Opium production in Afghanistan rose by 43 per cent to 4,800 metric tons in 2016 from 2015, according to the latest figures released today by the Afghan Ministry of Counter Narcotics and the UN Office on Drugs and Crime (UNODC).
The area under opium poppy cultivation also increased to 201,000 hectares in 2016, up 10 per cent from 183,000 hectares in 2015, Afghanistan Opium Survey found.
“The new report shows a worrying reversal in efforts to combat the persistent problem of illicit drugs and their impact on development, health and security,” said UNODC Executive Director Yury Fedotov in a statement timed to coincide with the survey’s launch.
Consequently, he urged the international community to lend its support to achieving the Sustainable Development Goals (SDGs) in Afghanistan, including vital work on a peaceful and inclusive society, health, poverty, peace, and gender, among many others.
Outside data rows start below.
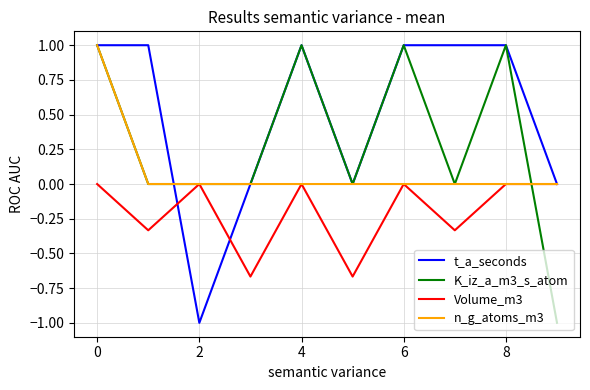

Which series has the largest total across all categories?

t_a_seconds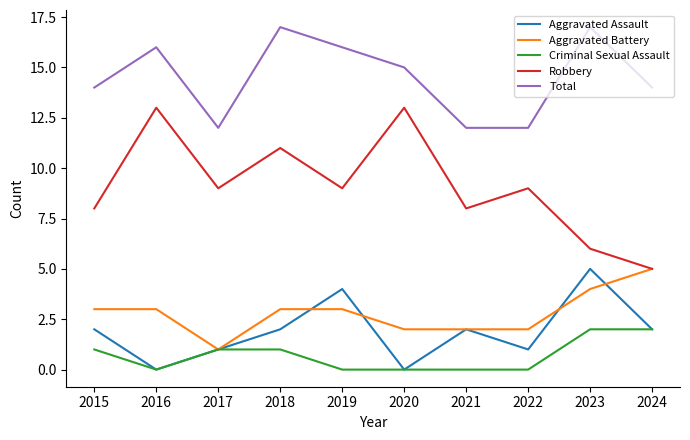

Which series has the largest total across all categories?

Total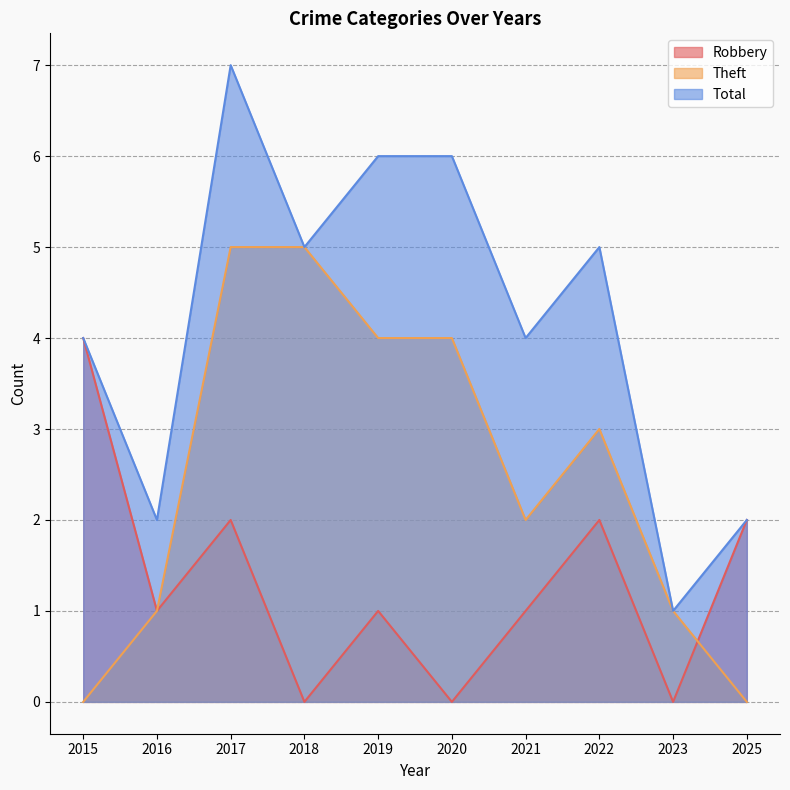

Between 2020 and 2022, which is larger?

2022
According to UNODC, the higher production can be explained by the larger area under opium poppy cultivation, but the most important driver is the higher opium yield per hectare. The largest yield increase occurred in the Western region where the average yield grew by 37 per cent and the Southern region, with a 36 per cent rise. Since these two regions account for 84 per cent of the total opium poppy cultivation in Afghanistan, the yield increases in these regions had a strong impact on the national potential opium production.
The average opium yield, meanwhile, is at 23.8 kilograms per hectare, 30 per cent more than in 18.3 kilograms per hectare in 2015.A total of 355 hectares of poppy eradication was carried out by the provincial Governors in 2016, a decrease of 91 per cent from 2015 when 3,760 hectares were eradicated. In 2016, eradication took place in 7 provinces, compared with 12 provinces in 2015.
Hilmand, with 40 per cent of the national total, remained the country’s major opium poppy cultivating province, followed by Badghis, Kandahar, Uruzgan, Nangarhar, Farah, Badakhshan and Nimroz.
As noted in the survey, opium cultivation decreased in some of the main opium poppy-growing provinces, notably Farah and Nimroz, which saw declines of 57 per cent and 40 per cent, respectively, but climbed in the provinces of Badghis and Badakhshan, which saw increases of 184 per cent and 55 per cent, respectively.